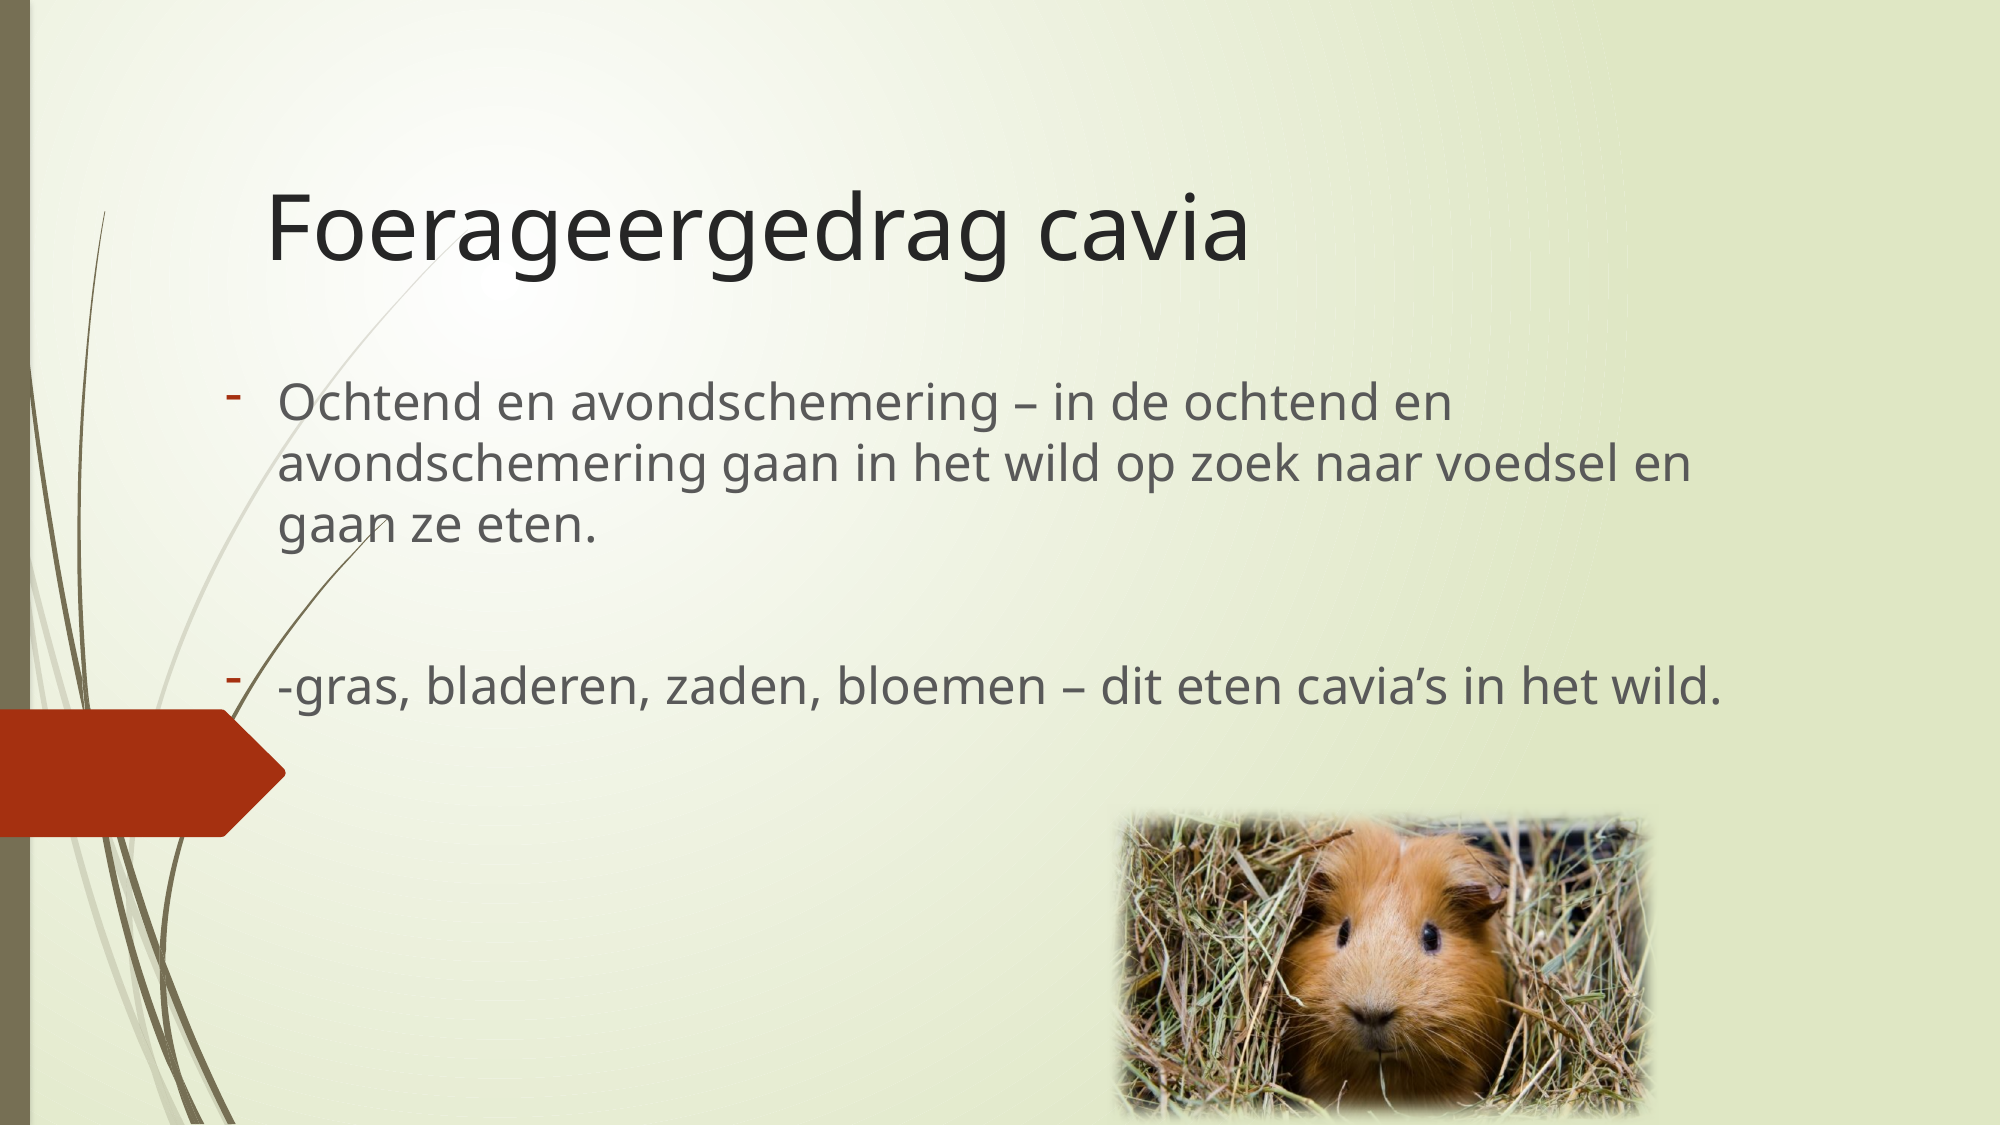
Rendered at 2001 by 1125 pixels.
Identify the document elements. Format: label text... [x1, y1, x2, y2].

picture [1107, 804, 1659, 1125]
subtitle Ochtend en avondschemering – in de ochtend en avondschemering gaan in het wild op zoek naar voedsel en gaan ze eten. -gras, bladeren, zaden, bloemen – dit eten cavia’s in het wild. [210, 362, 1750, 777]
title Foerageergedrag cavia [249, 107, 1750, 286]
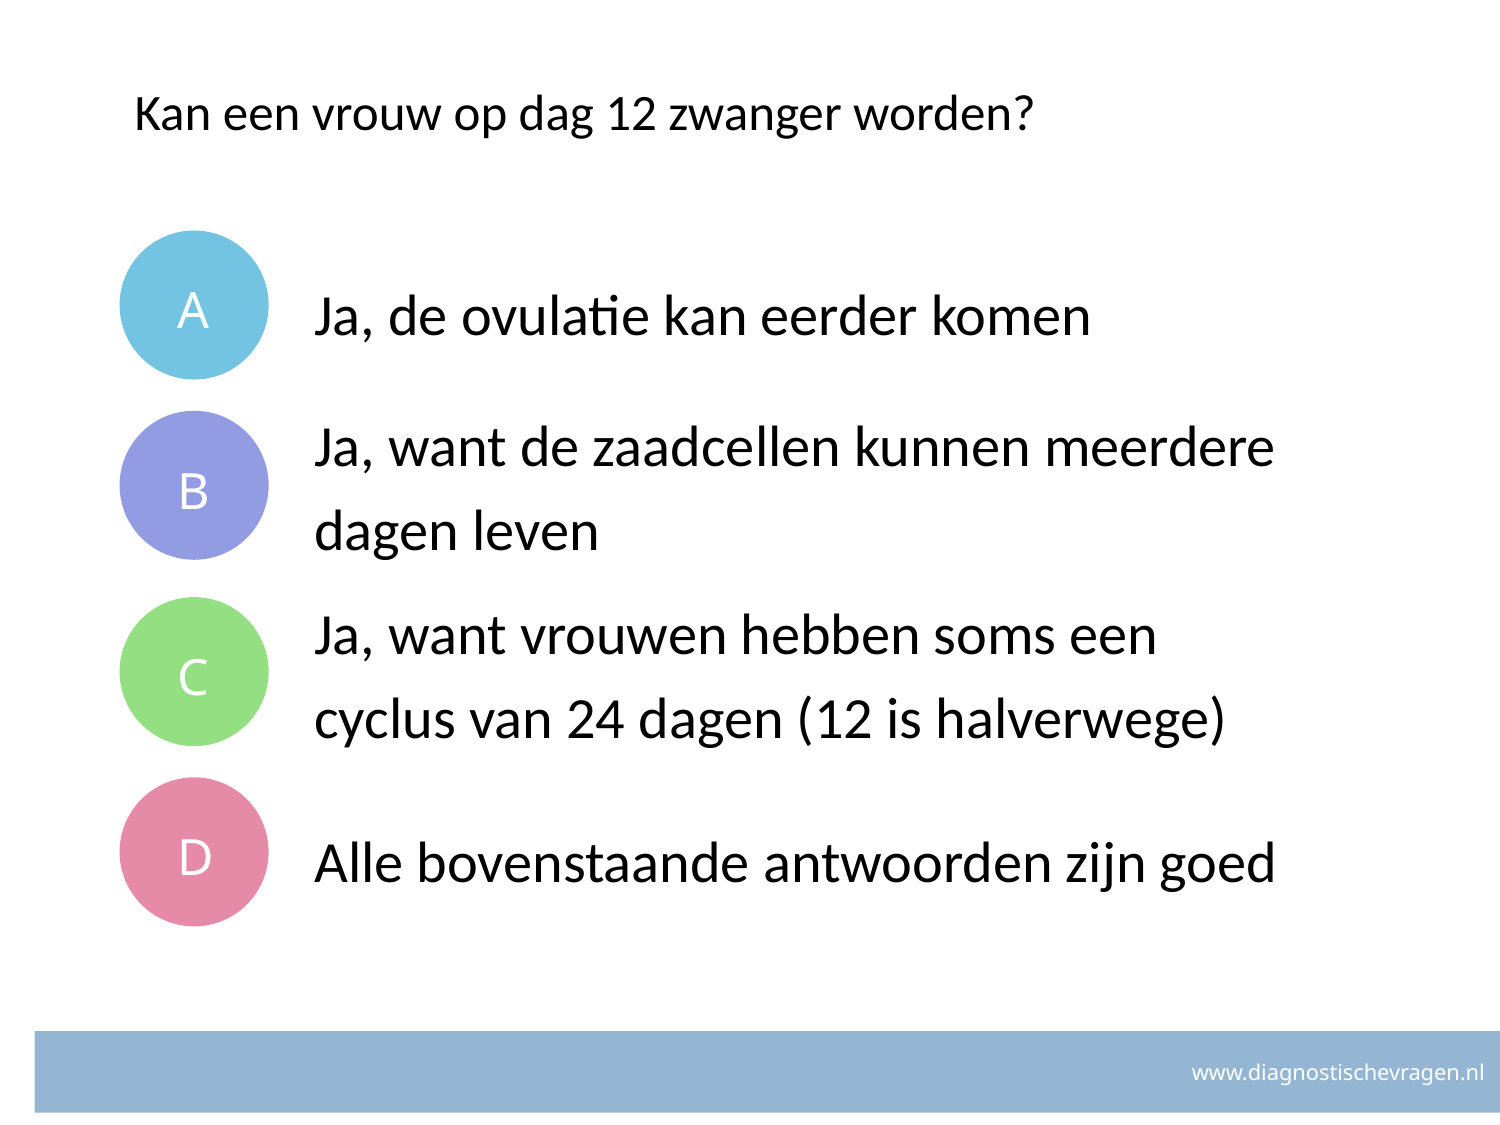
┄┄┄┄┄┄┄┄┄┄
* About this task *
Drop every picture and repeat the rest of the entries exactly.

* Solution to this problem *
Rendered at 2001 by 1125 pixels.
Identify the document elements. Format: label text... [x1, y1, x2, y2].

picture [1107, 804, 1659, 1125]
subtitle Ochtend en avondschemering – in de ochtend en avondschemering gaan in het wild op zoek naar voedsel en gaan ze eten. -gras, bladeren, zaden, bloemen – dit eten cavia’s in het wild. [210, 362, 1750, 777]
title Foerageergedrag cavia [249, 107, 1750, 286]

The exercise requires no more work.